**Text provided:**
On Sun, Jan 29, 2023 at 11:03:46AM -0500, Alan Stern wrote:
> On Sat, Jan 28, 2023 at 09:17:34PM -0800, Paul E. McKenney wrote:
> > On Sat, Jan 28, 2023 at 05:59:52PM -0500, Alan Stern wrote:
> > > On Sat, Jan 28, 2023 at 11:14:17PM +0100, Andrea Parri wrote:
> > > > > Evidently the plain-coherence check rules out x=1 at the 
> > > > > end, because when I relax that check, x=1 becomes a possible result.  
> > > > > Furthermore, the graphical output confirms that this execution has a 
> > > > > ww-incoh edge from Wx=2 to Wx=1.  But there is no ww-vis edge from Wx=1 
> > > > > to Wx=2!  How can this be possible?  It seems like a bug in herd7.
> > > > 
> > > > By default, herd7 performs some edges removal when generating the
> > > > graphical outputs.  The option -showraw can be useful to increase
> > > > the "verbosity", for example,
> > > > 
> > > >   [with "exists (x=2)", output in /tmp/T.dot]
> > > >   $ herd7 -conf linux-kernel.cfg T.litmus -show prop -o /tmp -skipchecks plain-coherence -doshow ww-vis -showraw ww-vis
> > > 
> > > Okay, thanks, that helps a lot.
> > > 
> > > So here's what we've got.  The litmus test:
> > > 
> > > 
> > > C hb-and-int
> > > {}
> > > 
> > > P0(int *x, int *y)
> > > {
> > >     *x = 1;
> > >     smp_store_release(y, 1);
> > > }
> > > 
> > > P1(int *x, int *y, int *dx, int *dy, spinlock_t *l)
> > > {
> > >     spin_lock(l);
> > >     int r1 = READ_ONCE(*dy);
> > >     if (r1==1)
> > >         spin_unlock(l);
> > > 
> > >     int r0 = smp_load_acquire(y);
> > >     if (r0 == 1) {
> > >         WRITE_ONCE(*dx,1);
> > >     }
> > 
> > The lack of a spin_unlock() when r1!=1 is intentional?
> 
> I assume so.
> 
> > It is admittedly a cute way to prevent P3 from doing anything
> > when r1!=1.  And P1 won't do anything if P3 runs first.
> 
> Right.
> 
> > > }
> > > 
> > > P2(int *dx, int *dy)
> > > {
> > >     WRITE_ONCE(*dy,READ_ONCE(*dx));
> > > }
> > > 
> > > 
> > > P3(int *x, spinlock_t *l)
> > > {
> > >     spin_lock(l);
> > >     smp_mb__after_unlock_lock();
> > >     *x = 2;
> > > }
> > > 
> > > exists (x=2)
> > > 
> > > 
> > > The reason why Wx=1 ->ww-vis Wx=2:
> > > 
> > > 	0:Wx=1 ->po-rel 0:Wy=1 and po-rel < fence < ww-post-bounded.
> > > 
> > > 	0:Wy=1 ->rfe 1:Ry=1 ->(hb* & int) 1:Rdy=1 and
> > > 		(rfe ; hb* & int) <= (rfe ; xbstar & int) <= vis.

**Task details:** Reproduce, word for word, the passage of the litmus-test discussion from "On Sun, Jan" to "a possible result.". Rely solely on the litmus-test discussion above.

**Data extract:**
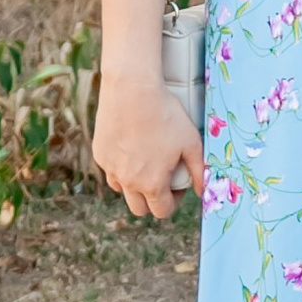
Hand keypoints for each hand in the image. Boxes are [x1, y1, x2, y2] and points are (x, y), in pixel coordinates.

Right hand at [93, 69, 203, 219]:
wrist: (133, 90)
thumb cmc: (166, 115)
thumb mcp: (191, 142)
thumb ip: (198, 170)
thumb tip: (202, 190)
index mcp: (151, 184)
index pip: (161, 211)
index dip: (174, 202)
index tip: (178, 186)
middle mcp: (127, 181)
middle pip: (139, 209)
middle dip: (152, 200)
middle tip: (162, 179)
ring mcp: (110, 168)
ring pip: (122, 190)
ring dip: (134, 185)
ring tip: (146, 163)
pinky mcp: (99, 154)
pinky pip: (111, 169)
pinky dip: (120, 166)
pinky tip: (132, 147)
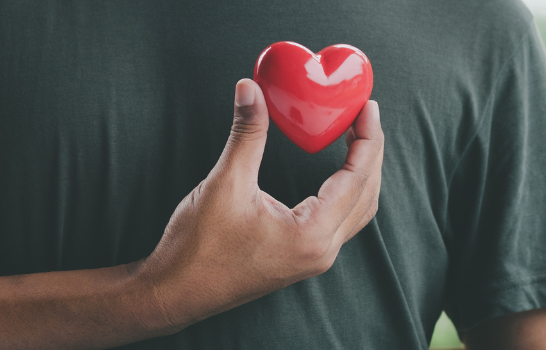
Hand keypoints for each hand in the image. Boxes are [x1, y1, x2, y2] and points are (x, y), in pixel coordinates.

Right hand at [134, 79, 384, 329]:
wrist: (175, 292)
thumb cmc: (197, 248)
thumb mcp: (225, 184)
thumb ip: (246, 134)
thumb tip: (250, 88)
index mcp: (311, 235)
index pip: (357, 179)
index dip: (367, 138)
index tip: (368, 107)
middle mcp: (321, 252)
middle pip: (366, 195)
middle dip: (370, 153)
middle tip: (365, 115)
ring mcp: (312, 259)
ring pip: (356, 212)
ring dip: (362, 175)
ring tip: (356, 138)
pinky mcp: (299, 259)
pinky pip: (339, 223)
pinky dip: (345, 192)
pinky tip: (335, 173)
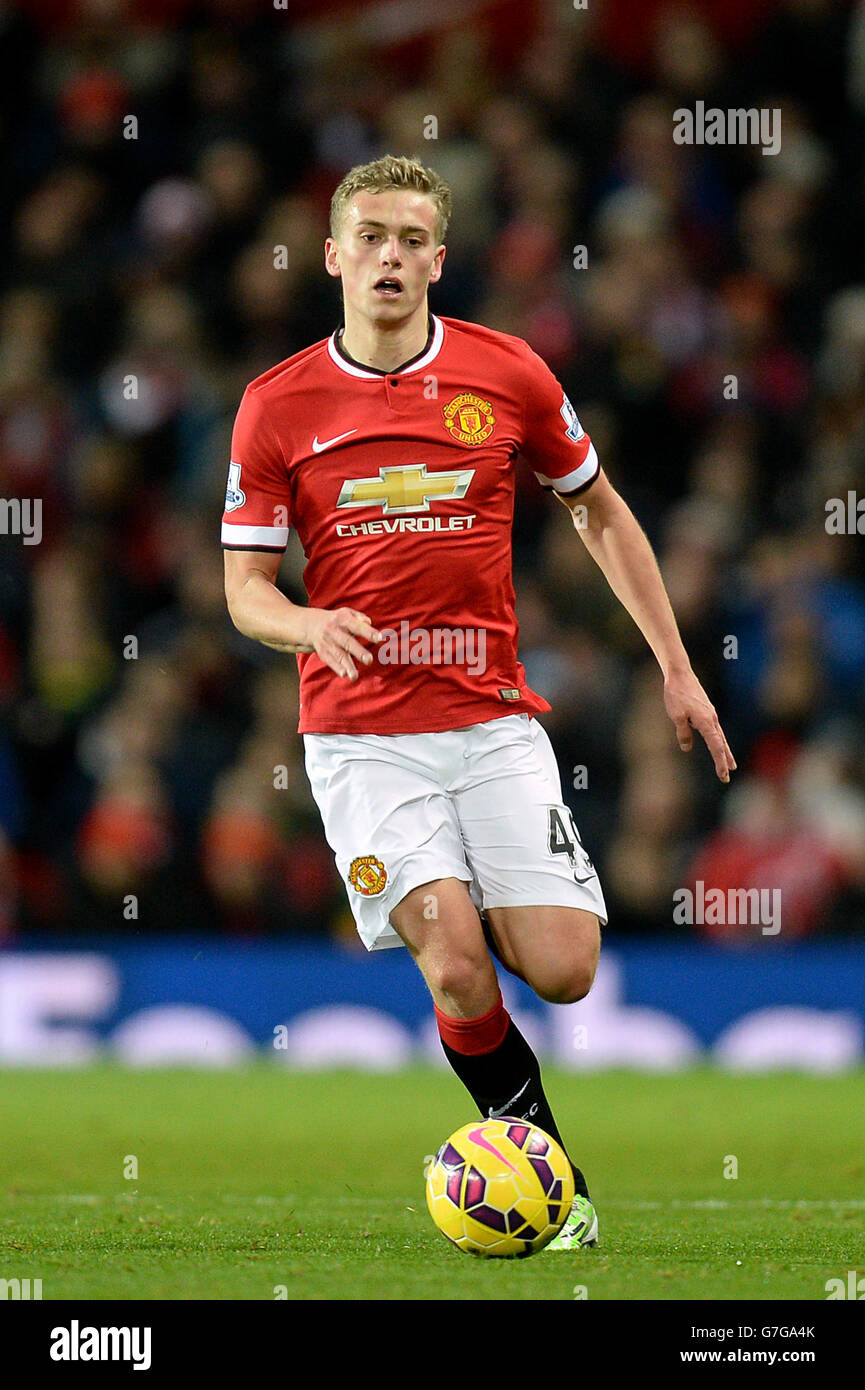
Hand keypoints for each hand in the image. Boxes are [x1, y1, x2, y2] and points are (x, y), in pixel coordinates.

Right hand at [301, 607, 382, 680]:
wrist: (311, 625)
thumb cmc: (337, 620)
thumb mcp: (347, 613)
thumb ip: (359, 618)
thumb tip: (369, 623)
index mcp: (343, 619)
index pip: (357, 626)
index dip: (368, 632)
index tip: (380, 638)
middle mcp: (334, 631)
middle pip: (347, 642)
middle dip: (358, 652)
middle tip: (369, 660)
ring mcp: (327, 643)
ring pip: (338, 655)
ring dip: (347, 666)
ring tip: (355, 677)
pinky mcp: (323, 652)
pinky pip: (330, 661)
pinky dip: (337, 668)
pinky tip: (345, 675)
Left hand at [663, 667, 736, 782]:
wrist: (680, 675)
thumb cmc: (677, 695)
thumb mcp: (676, 716)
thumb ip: (683, 733)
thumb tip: (687, 747)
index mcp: (706, 722)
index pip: (716, 747)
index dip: (720, 762)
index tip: (723, 775)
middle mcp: (712, 719)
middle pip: (722, 744)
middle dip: (725, 761)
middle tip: (727, 776)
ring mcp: (710, 715)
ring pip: (720, 737)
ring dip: (724, 751)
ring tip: (730, 764)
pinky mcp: (706, 711)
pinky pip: (714, 729)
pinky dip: (718, 740)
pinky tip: (716, 743)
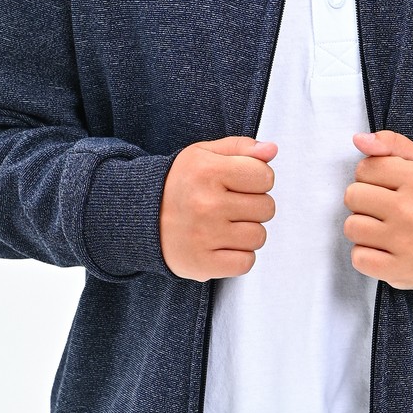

**Completed exercise:**
On Sun, Jan 29, 2023 at 11:03:46AM -0500, Alan Stern wrote:
> On Sat, Jan 28, 2023 at 09:17:34PM -0800, Paul E. McKenney wrote:
> > On Sat, Jan 28, 2023 at 05:59:52PM -0500, Alan Stern wrote:
> > > On Sat, Jan 28, 2023 at 11:14:17PM +0100, Andrea Parri wrote:
> > > > > Evidently the plain-coherence check rules out x=1 at the 
> > > > > end, because when I relax that check, x=1 becomes a possible result.